Research interests. The ability to direct movement through the environment is crucial to animal fitness. Movement enables organisms to acquire food, avoid becoming food, and find and attract mates. The incredible range in animal size, evolutionary origin, and environmental pressures to do these things most optimally has led to a wide variety in locomotor design and performance range. Yet, most of these designs are built from a very similar set of of biological components. We are generally interested in the identity of mechanisms that allow(ed) this variation in design and performance to evolve in phylogenetically distinct species, but currently focus our work on mechanisms that control phenotypic plasticity in design and performance within single species.
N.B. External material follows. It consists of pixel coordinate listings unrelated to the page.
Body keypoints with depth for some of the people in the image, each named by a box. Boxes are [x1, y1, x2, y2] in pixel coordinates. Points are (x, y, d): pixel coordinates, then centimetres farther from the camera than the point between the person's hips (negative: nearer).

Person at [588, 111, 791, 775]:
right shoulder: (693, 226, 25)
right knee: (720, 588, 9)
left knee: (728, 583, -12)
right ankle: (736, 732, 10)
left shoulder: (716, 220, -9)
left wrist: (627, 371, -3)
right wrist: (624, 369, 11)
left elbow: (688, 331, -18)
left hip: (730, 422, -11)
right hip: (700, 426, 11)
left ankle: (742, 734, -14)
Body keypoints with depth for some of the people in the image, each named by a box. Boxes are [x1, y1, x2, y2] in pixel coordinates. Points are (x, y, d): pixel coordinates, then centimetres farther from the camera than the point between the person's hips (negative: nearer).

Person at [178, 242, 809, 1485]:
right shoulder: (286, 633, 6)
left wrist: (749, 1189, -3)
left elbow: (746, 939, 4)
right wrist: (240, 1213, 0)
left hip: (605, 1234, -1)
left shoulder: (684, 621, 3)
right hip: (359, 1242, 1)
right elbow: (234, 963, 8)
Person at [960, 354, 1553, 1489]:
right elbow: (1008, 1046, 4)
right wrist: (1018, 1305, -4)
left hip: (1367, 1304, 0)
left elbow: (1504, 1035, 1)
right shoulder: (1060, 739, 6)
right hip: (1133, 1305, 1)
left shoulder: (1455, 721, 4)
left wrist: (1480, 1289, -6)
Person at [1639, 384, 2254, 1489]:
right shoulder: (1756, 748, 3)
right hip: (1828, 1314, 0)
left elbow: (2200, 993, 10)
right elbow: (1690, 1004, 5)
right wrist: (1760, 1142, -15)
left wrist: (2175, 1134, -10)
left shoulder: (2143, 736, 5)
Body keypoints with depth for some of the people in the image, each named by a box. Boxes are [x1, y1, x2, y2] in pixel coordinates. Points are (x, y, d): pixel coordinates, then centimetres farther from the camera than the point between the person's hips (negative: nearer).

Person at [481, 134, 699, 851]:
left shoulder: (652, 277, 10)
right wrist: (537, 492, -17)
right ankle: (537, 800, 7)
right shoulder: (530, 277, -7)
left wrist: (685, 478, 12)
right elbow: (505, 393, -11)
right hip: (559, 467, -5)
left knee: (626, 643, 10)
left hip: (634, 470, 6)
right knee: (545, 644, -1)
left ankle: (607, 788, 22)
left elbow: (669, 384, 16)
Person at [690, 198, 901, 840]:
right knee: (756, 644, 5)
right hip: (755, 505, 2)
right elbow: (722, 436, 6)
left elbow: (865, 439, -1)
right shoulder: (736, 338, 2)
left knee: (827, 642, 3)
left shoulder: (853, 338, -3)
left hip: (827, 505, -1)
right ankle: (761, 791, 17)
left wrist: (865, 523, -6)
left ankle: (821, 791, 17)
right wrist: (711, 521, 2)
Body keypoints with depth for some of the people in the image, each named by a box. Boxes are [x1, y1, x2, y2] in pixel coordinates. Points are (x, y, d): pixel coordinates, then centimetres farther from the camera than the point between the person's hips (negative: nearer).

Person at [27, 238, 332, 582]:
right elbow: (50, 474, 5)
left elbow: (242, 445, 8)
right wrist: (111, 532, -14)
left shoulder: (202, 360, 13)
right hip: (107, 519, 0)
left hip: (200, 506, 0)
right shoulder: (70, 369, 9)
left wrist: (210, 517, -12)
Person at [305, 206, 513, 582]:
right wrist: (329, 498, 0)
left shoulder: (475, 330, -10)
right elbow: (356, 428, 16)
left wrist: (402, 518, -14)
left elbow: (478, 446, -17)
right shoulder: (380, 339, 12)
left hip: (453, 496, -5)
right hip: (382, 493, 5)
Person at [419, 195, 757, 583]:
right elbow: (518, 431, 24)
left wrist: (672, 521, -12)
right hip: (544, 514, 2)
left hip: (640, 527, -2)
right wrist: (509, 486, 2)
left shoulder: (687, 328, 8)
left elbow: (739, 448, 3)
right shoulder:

Interestingly, our work has demonstrated that at least one of these mechanisms is highly conserved across evolutionarily distant animal species.

Current work in the lab aims to determine (1) mechanisms by which skeletal muscle responds to changes in body weight (e.g., loading, natural growth), energy availability and body temperature, and (2) how environmental factors such as diet and infectious disease interact with these mechanisms to determine locomotor phenotypes observed in nature, across an evolutionarily diverse set of animal species. Our work requires a multi-disciplinary approach, combining techniques from biomechanics and electrophysiology, behavioral ecology, ecological and molecular physiology, and broad sense functional genomics. Research projects in the lab and the animal models central to them therefore tend to vary in nature. As indicated earlier, most animals use skeletal muscles, and basic skeletal muscle structure and composition is highly conserved among animals. So, in order to derive general rules that govern how animals modify locomotor function in response to internal and external cues, we can and should study many animals that differ in locomotion type.